■ **EXERCISE INSTRUCTIONS**: Please reproduce each of the lines below word for word, leaving the pictures out of your answer.

■ **EXCERPTED DATA**:

——————

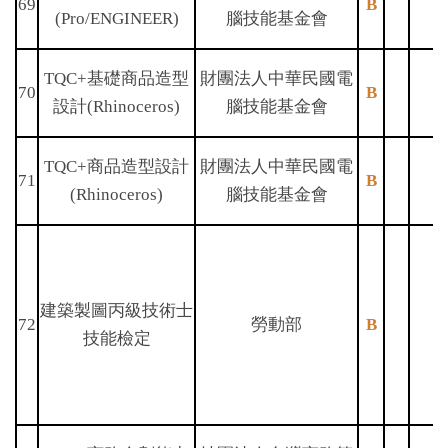
69
B
(Pro/ENGINEER)
腦技能基金會
TQC+基礎商品造型
財團法人中華民國電
70
B
設計(Rhinoceros)
腦技能基金會
TQC+商品造型設計
財團法人中華民國電
71
B
(Rhinoceros)
腦技能基金會
建築製圖丙級技術士
72
勞動部
B
技能檢定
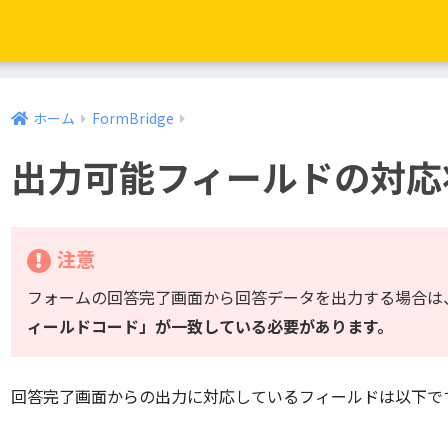
ホーム
FormBridge
出力可能フィールドの対応
注意
フォームの回答完了画面から回答データを出力する場合は
ィールドコード」が一致している必要があります。
回答完了画面からの出力に対応しているフィールドは以下で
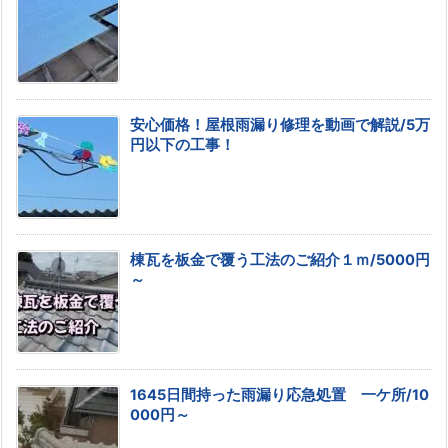
安心価格！屋根雨漏り修理を動画で解説/5万
円以下の工事！
棟瓦を板金で覆う工法のご紹介１ｍ/5000円
～
1645日間持った雨漏り応急処置 一ケ所/10
000円～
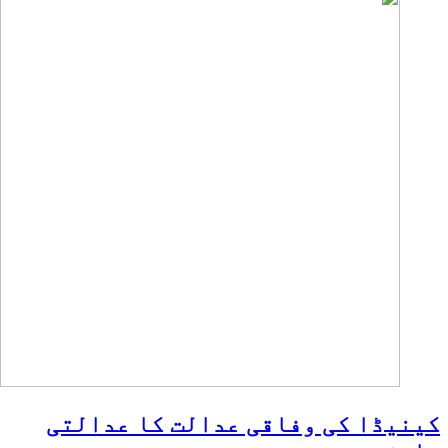
کینیڈا کی وفاقی عدالت کا عدالتی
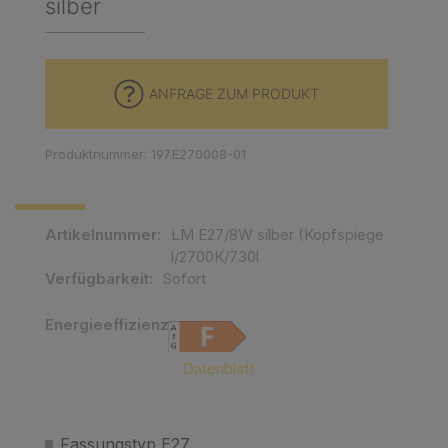
silber
ANFRAGE ZUM PRODUKT
Produktnummer: 197.E270008-01
Artikelnummer:
LM E27/8W silber (Kopfspiege
l/2700K/730l
Verfügbarkeit:
Sofort
Energieeffizienz:
EMPTY
Datenblatt
Fassungstyp E27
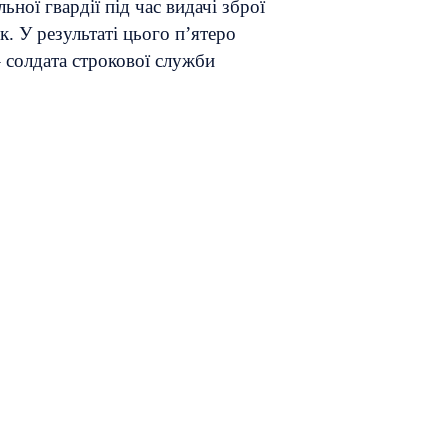
ної гвардії під час видачі зброї
. У результаті цього п’ятеро
 солдата строкової служби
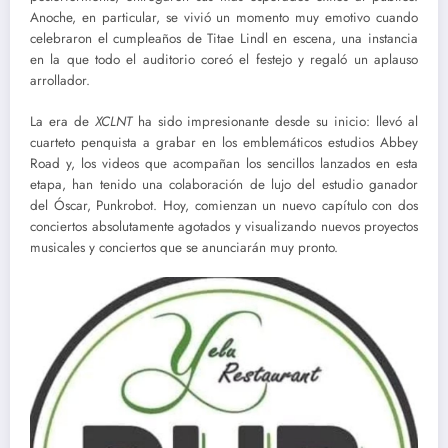
Anoche, en particular, se vivió un momento muy emotivo cuando
celebraron el cumpleaños de Titae Lindl en escena, una instancia
en la que todo el auditorio coreó el festejo y regaló un aplauso
arrollador.
La era de
XCLNT
ha sido impresionante desde su inicio: llevó al
cuarteto penquista a grabar en los emblemáticos estudios Abbey
Road y, los videos que acompañan los sencillos lanzados en esta
etapa, han tenido una colaboración de lujo del estudio ganador
del Óscar, Punkrobot. Hoy, comienzan un nuevo capítulo con dos
conciertos absolutamente agotados y visualizando nuevos proyectos
musicales y conciertos que se anunciarán muy pronto.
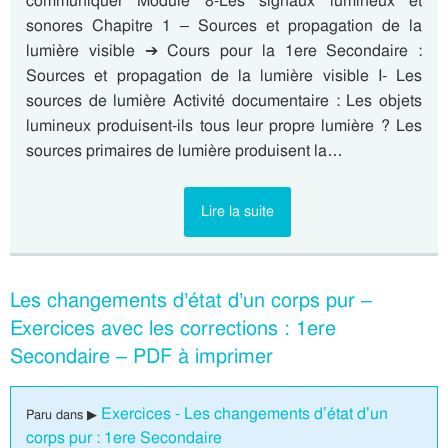
communiquer Module 8-Les signaux lumineux et
sonores Chapitre 1 – Sources et propagation de la
lumière visible ➔ Cours pour la 1ere Secondaire :
Sources et propagation de la lumière visible I- Les
sources de lumière Activité documentaire : Les objets
lumineux produisent-ils tous leur propre lumière ? Les
sources primaires de lumière produisent la…
Lire la suite
Les changements d’état d’un corps pur –
Exercices avec les corrections : 1ere
Secondaire – PDF à imprimer
Exercices - Les changements d’état d’un
Paru dans ▶
corps pur : 1ere Secondaire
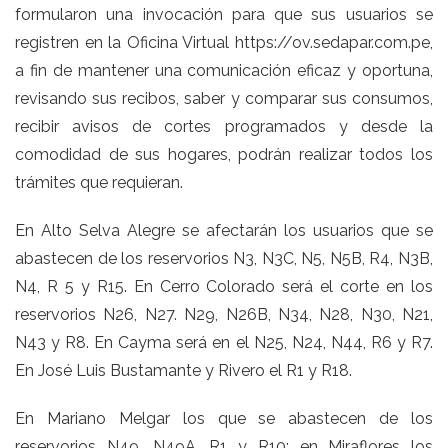
formularon una invocación para que sus usuarios se
registren en la Oficina Virtual https://ov.sedapar.com.pe,
a fin de mantener una comunicación eficaz y oportuna,
revisando sus recibos, saber y comparar sus consumos,
recibir avisos de cortes programados y desde la
comodidad de sus hogares, podrán realizar todos los
trámites que requieran.
En Alto Selva Alegre se afectarán los usuarios que se
abastecen de los reservorios N3, N3C, N5, N5B, R4, N3B,
N4, R 5 y R15. En Cerro Colorado será el corte en los
reservorios N26, N27. N29, N26B, N34, N28, N30, N21,
N43 y R8. En Cayma será en el N25, N24, N44, R6 y R7.
En José Luis Bustamante y Rivero el R1 y R18.
En Mariano Melgar los que se abastecen de los
reservorios N49, N49A, R1 y R10; en Miraflores los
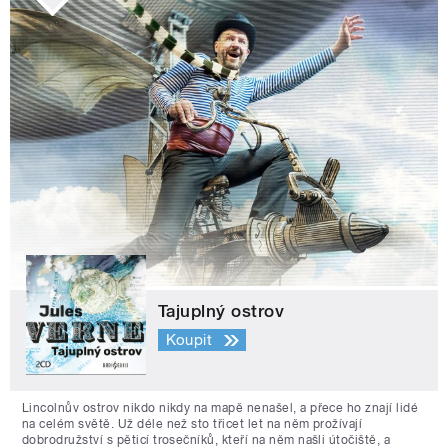
Tajuplný ostrov
Koupit
Lincolnův ostrov nikdo nikdy na mapě nenašel, a přece ho znají lidé
na celém světě. Už déle než sto třicet let na něm prožívají
dobrodružství s pěticí trosečníků, kteří na něm našli útočiště, a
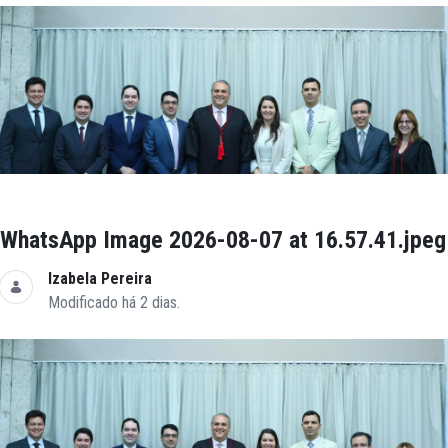
WhatsApp Image 2026-08-07 at 16.57.41.jpeg
Izabela Pereira
Modificado há 2 dias.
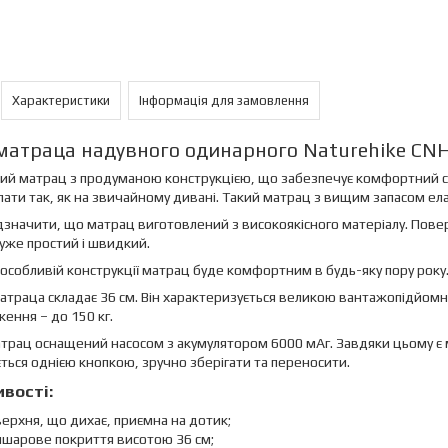
Характеристики
Інформація для замовлення
матраца надувного одинарного Naturehike CN
й матрац з продуманою конструкцією, що забезпечує комфортний сон
ати так, як на звичайному дивані. Такий матрац з вищим запасом ела
дзначити, що матрац виготовлений з високоякісного матеріалу. Пов
уже простий і швидкий.
особливій конструкції матрац буде комфортним в будь-яку пору року. Вз
атраца складає 36 см. Він характеризується великою вантажопідйомн
ення – до 150 кг.
трац оснащений насосом з акумулятором 6000 мАг. Завдяки цьому є 
ться однією кнопкою, зручно зберігати та переносити.
вості:
ерхня, що дихає, приємна на дотик;
ишарове покриття висотою 36 см;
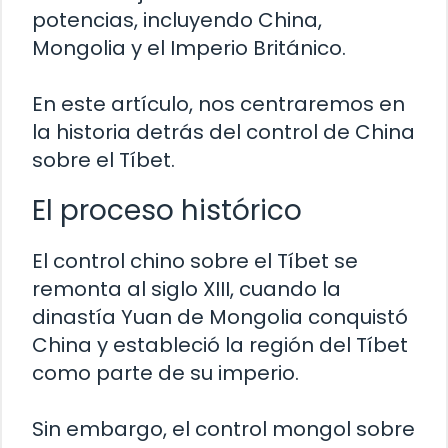
potencias, incluyendo China,
Mongolia y el Imperio Británico.
En este artículo, nos centraremos en
la historia detrás del control de China
sobre el Tíbet.
El proceso histórico
El control chino sobre el Tíbet se
remonta al siglo XIII, cuando la
dinastía Yuan de Mongolia conquistó
China y estableció la región del Tíbet
como parte de su imperio.
Sin embargo, el control mongol sobre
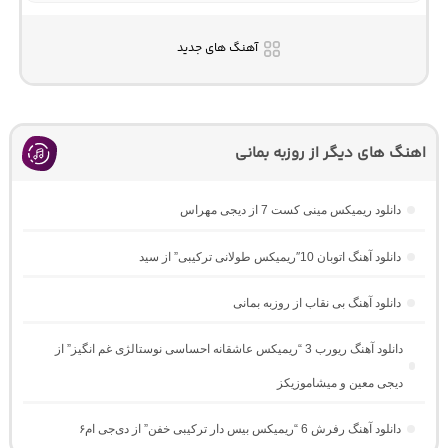
آهنگ های جدید
اهنگ های دیگر از روزبه بمانی
دانلود ریمیکس مینی کست 7 از دیجی مهراس
دانلود آهنگ اتوبان 10″ریمیکس طولانی ترکیبی” از سید
دانلود آهنگ بی نقاب از روزبه بمانی
دانلود آهنگ ریورب 3 “ریمیکس عاشقانه احساسی نوستالژی غم انگیز” از
دیجی معین و میشاموزیکز
دانلود آهنگ رفرش 6 “ریمیکس بیس دار ترکیبی خفن” از دی‌جی ام۶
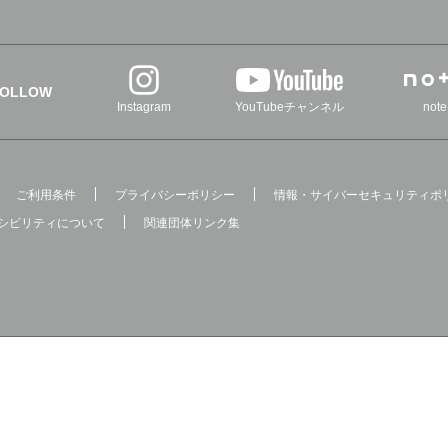
FOLLOW
Instagram
YouTubeチャンネル
note
ご利用条件
プライバシーポリシー
情報・サイバーセキュリティポ
シビリティについて
関連団体リンク集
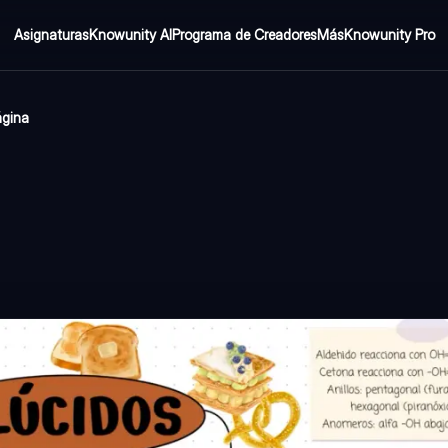
Asignaturas
Knowunity AI
Programa de Creadores
Más
Knowunity Pro
ágina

——————

■ **WRITTEN SOLUTION**:
69
B
(Pro/ENGINEER)
腦技能基金會
TQC+基礎商品造型
財團法人中華民國電
70
B
設計(Rhinoceros)
腦技能基金會
TQC+商品造型設計
財團法人中華民國電
71
B
(Rhinoceros)
腦技能基金會
建築製圖丙級技術士
72
勞動部
B
技能檢定
ホーム
FormBridge
出力可能フィールドの対応
注意
フォームの回答完了画面から回答データを出力する場合は
ィールドコード」が一致している必要があります。
回答完了画面からの出力に対応しているフィールドは以下で
安心価格！屋根雨漏り修理を動画で解説/5万
円以下の工事！
棟瓦を板金で覆う工法のご紹介１ｍ/5000円
～
1645日間持った雨漏り応急処置 一ケ所/10
000円～
کینیڈا کی وفاقی عدالت کا عدالتی
silber
ANFRAGE ZUM PRODUKT
Produktnummer: 197.E270008-01
Artikelnummer:
LM E27/8W silber (Kopfspiege
l/2700K/730l
Verfügbarkeit:
Sofort
Energieeffizienz:
EMPTY
Datenblatt
Fassungstyp E27
ної гвардії під час видачі зброї
. У результаті цього п’ятеро
 солдата строкової служби
Anoche, en particular, se vivió un momento muy emotivo cuando
celebraron el cumpleaños de Titae Lindl en escena, una instancia
en la que todo el auditorio coreó el festejo y regaló un aplauso
arrollador.
La era de
XCLNT
ha sido impresionante desde su inicio: llevó al
cuarteto penquista a grabar en los emblemáticos estudios Abbey
Road y, los videos que acompañan los sencillos lanzados en esta
etapa, han tenido una colaboración de lujo del estudio ganador
del Óscar, Punkrobot. Hoy, comienzan un nuevo capítulo con dos
conciertos absolutamente agotados y visualizando nuevos proyectos
musicales y conciertos que se anunciarán muy pronto.
communiquer Module 8-Les signaux lumineux et
sonores Chapitre 1 – Sources et propagation de la
lumière visible ➔ Cours pour la 1ere Secondaire :
Sources et propagation de la lumière visible I- Les
sources de lumière Activité documentaire : Les objets
lumineux produisent-ils tous leur propre lumière ? Les
sources primaires de lumière produisent la…
Lire la suite
Les changements d’état d’un corps pur –
Exercices avec les corrections : 1ere
Secondaire – PDF à imprimer
Exercices - Les changements d’état d’un
Paru dans ▶
corps pur : 1ere Secondaire
formularon una invocación para que sus usuarios se
registren en la Oficina Virtual https://ov.sedapar.com.pe,
a fin de mantener una comunicación eficaz y oportuna,
revisando sus recibos, saber y comparar sus consumos,
recibir avisos de cortes programados y desde la
comodidad de sus hogares, podrán realizar todos los
trámites que requieran.
En Alto Selva Alegre se afectarán los usuarios que se
abastecen de los reservorios N3, N3C, N5, N5B, R4, N3B,
N4, R 5 y R15. En Cerro Colorado será el corte en los
reservorios N26, N27. N29, N26B, N34, N28, N30, N21,
N43 y R8. En Cayma será en el N25, N24, N44, R6 y R7.
En José Luis Bustamante y Rivero el R1 y R18.
En Mariano Melgar los que se abastecen de los
reservorios N49, N49A, R1 y R10; en Miraflores los
Tajuplný ostrov
Koupit
Lincolnův ostrov nikdo nikdy na mapě nenašel, a přece ho znají lidé
na celém světě. Už déle než sto třicet let na něm prožívají
dobrodružství s pěticí trosečníků, kteří na něm našli útočiště, a
WhatsApp Image 2026-08-07 at 16.57.41.jpeg
Izabela Pereira
Modificado há 2 dias.
Характеристики
Інформація для замовлення
матраца надувного одинарного Naturehike CN
й матрац з продуманою конструкцією, що забезпечує комфортний сон
ати так, як на звичайному дивані. Такий матрац з вищим запасом ела
дзначити, що матрац виготовлений з високоякісного матеріалу. Пов
уже простий і швидкий.
особливій конструкції матрац буде комфортним в будь-яку пору року. Вз
атраца складає 36 см. Він характеризується великою вантажопідйомн
ення – до 150 кг.
трац оснащений насосом з акумулятором 6000 мАг. Завдяки цьому є 
ться однією кнопкою, зручно зберігати та переносити.
вості:
ерхня, що дихає, приємна на дотик;
ишарове покриття висотою 36 см;
potencias, incluyendo China,
Mongolia y el Imperio Británico.
En este artículo, nos centraremos en
la historia detrás del control de China
sobre el Tíbet.
El proceso histórico
El control chino sobre el Tíbet se
remonta al siglo XIII, cuando la
dinastía Yuan de Mongolia conquistó
China y estableció la región del Tíbet
como parte de su imperio.
Sin embargo, el control mongol sobre
آهنگ های جدید
اهنگ های دیگر از روزبه بمانی
دانلود ریمیکس مینی کست 7 از دیجی مهراس
دانلود آهنگ اتوبان 10″ریمیکس طولانی ترکیبی” از سید
دانلود آهنگ بی نقاب از روزبه بمانی
دانلود آهنگ ریورب 3 “ریمیکس عاشقانه احساسی نوستالژی غم انگیز” از
دیجی معین و میشاموزیکز
دانلود آهنگ رفرش 6 “ریمیکس بیس دار ترکیبی خفن” از دی‌جی ام۶
FOLLOW
Instagram
YouTubeチャンネル
note
ご利用条件
プライバシーポリシー
情報・サイバーセキュリティポ
シビリティについて
関連団体リンク集
Asignaturas
Knowunity AI
Programa de Creadores
Más
Knowunity Pro
ágina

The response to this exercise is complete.